Evolution vs. Intelligent Design
By Arnold Kling
In my latest essay, I write,
While I have little faith in individual corporations, I have more faith in decentralized market processes. For example, although I have no admiration for any oil company in particular, I believe that we will never run out of oil. I trust markets in the aggregate to send the right price signals to encourage development of alternative energy sources. We do not need the Intelligent Design of a government energy policy to achieve that objective.
UPDATE: a reader forwards this link
The (false) belief that large, innovative software designs can be completely specified in advance and then painlessly magicked out of the void by the normal efforts of a team of normally talented programmers. In fact, experience has shown repeatedly that good designs arise only from evolutionary, exploratory interaction between one (or at most a small handful of) exceptionally able designer(s) and an active user population — and that the first try at a big new idea is always wrong. Unfortunately, because these truths don’t fit the planning models beloved of management, they are generally ignored.
From Eric Raymond’s hacker’s dictionary.
UPDATE II: It turns out that Mathematician John Allen Paolos is as puzzled as I am that people can be biological evolutionists and economic creationists, or vice-versa.
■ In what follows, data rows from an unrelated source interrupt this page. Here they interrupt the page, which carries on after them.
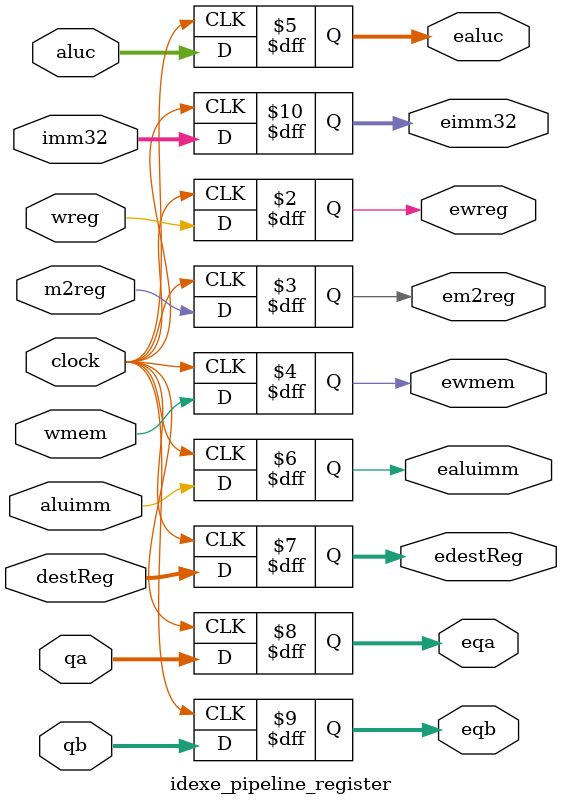
<source format=v>
`timescale 1ns / 1ps


module idexe_pipeline_register( 
    input wire wreg,
    input wire m2reg,
    input wire wmem,
    input wire [3:0] aluc,
    input wire aluimm,
    input wire [4:0] destReg,
    input wire [31:0] qa,
    input wire [31:0] qb,
    input wire [31:0] imm32,
    input wire clock,
    output reg ewreg,
    output reg em2reg,
    output reg ewmem,
    output reg [3:0] ealuc,
    output reg ealuimm,
    output reg [4:0] edestReg,
    output reg [31:0] eqa, 
    output reg [31:0] eqb,
    output reg [31:0] eimm32
    ); 
    always @ (posedge clock) begin
        ewreg <= wreg;
        em2reg <= m2reg;
        ewmem <= wmem;
        ealuc <= aluc;
        ealuimm <= aluimm;
        edestReg <= destReg;
        eqa <= qa;
        eqb <= qb;
        eimm32 <= imm32;
    end
endmodule

</source>
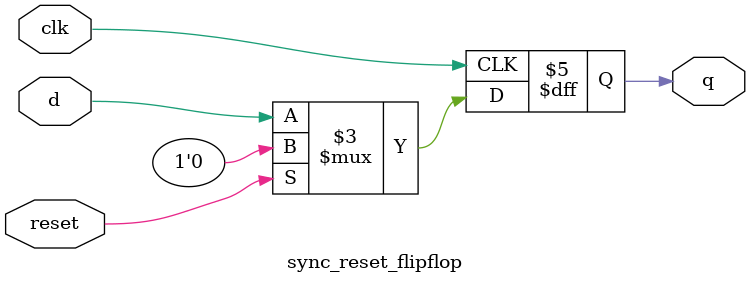
<source format=sv>
module sync_reset_flipflop(
    input logic clk,    
    input logic reset,    
    input logic d,        
    output logic q     
);
  
    always_ff @(posedge clk ) 
      begin
        if (reset)       
            q <= 0;
        else           
            q <= d;
    end

endmodule

</source>
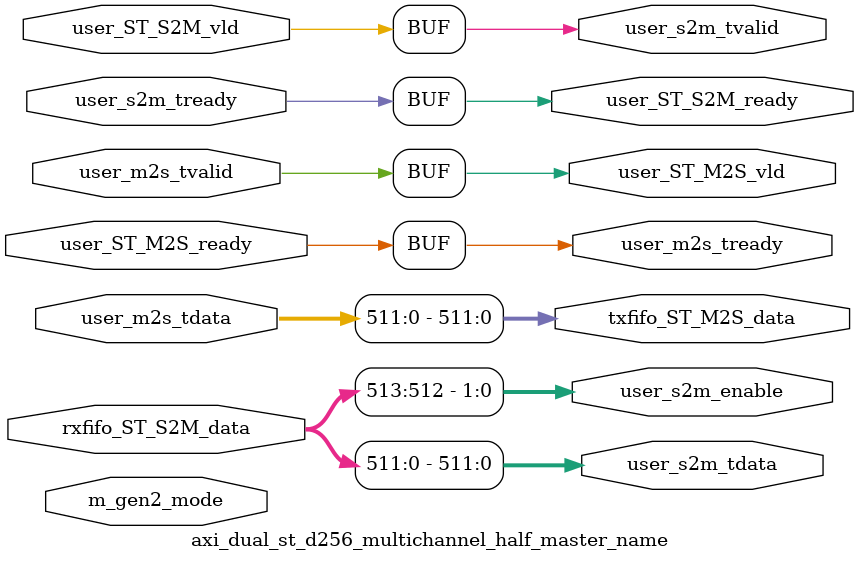
<source format=sv>

module axi_dual_st_d256_multichannel_half_master_name  (

  // ST_M2S channel
  input  logic [ 511:   0]   user_m2s_tdata      ,
  input  logic               user_m2s_tvalid     ,
  output logic               user_m2s_tready     ,

  // ST_S2M channel
  output logic [ 511:   0]   user_s2m_tdata      ,
  output logic               user_s2m_tvalid     ,
  input  logic               user_s2m_tready     ,
  output logic [   1:   0]   user_s2m_enable     ,

  // Logic Link Interfaces
  output logic               user_ST_M2S_vld     ,
  output logic [ 513:   0]   txfifo_ST_M2S_data  ,
  input  logic               user_ST_M2S_ready   ,

  input  logic               user_ST_S2M_vld     ,
  input  logic [ 513:   0]   rxfifo_ST_S2M_data  ,
  output logic               user_ST_S2M_ready   ,

  input  logic               m_gen2_mode         

);

  // Connect Data

  assign user_ST_M2S_vld                    = user_m2s_tvalid                    ;
  assign user_m2s_tready                    = user_ST_M2S_ready                  ;
  assign txfifo_ST_M2S_data   [   0 +: 256] = user_m2s_tdata       [   0 +: 256] ;
  assign txfifo_ST_M2S_data   [ 256 +: 256] = user_m2s_tdata       [ 256 +: 256] ;

  assign user_s2m_tvalid                    = user_ST_S2M_vld                    ;
  assign user_ST_S2M_ready                  = user_s2m_tready                    ;
  assign user_s2m_tdata       [   0 +: 256] = rxfifo_ST_S2M_data   [   0 +: 256] ;
  assign user_s2m_enable      [   0 +:   1] = rxfifo_ST_S2M_data   [ 512 +:   1] ;
  assign user_s2m_tdata       [ 256 +: 256] = rxfifo_ST_S2M_data   [ 256 +: 256] ;
  assign user_s2m_enable      [   1 +:   1] = rxfifo_ST_S2M_data   [ 513 +:   1] ;

endmodule

</source>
What would you think of someone who studied economic entities and their interactions in a modern free market economy and insisted that they were, despite a perfectly reasonable and empirically supported Smithian account of their development, the consequence of some all-powerful, detail-obsessed economic law-giver? You might deem such a person a conspiracy theorist.
And what would you think of someone who studied biological processes and organisms and insisted that they were, despite an perfectly reasonable and empirically supported Darwinian account of their development, the consequence of some all-powerful, detail-obsessed biological law-giver?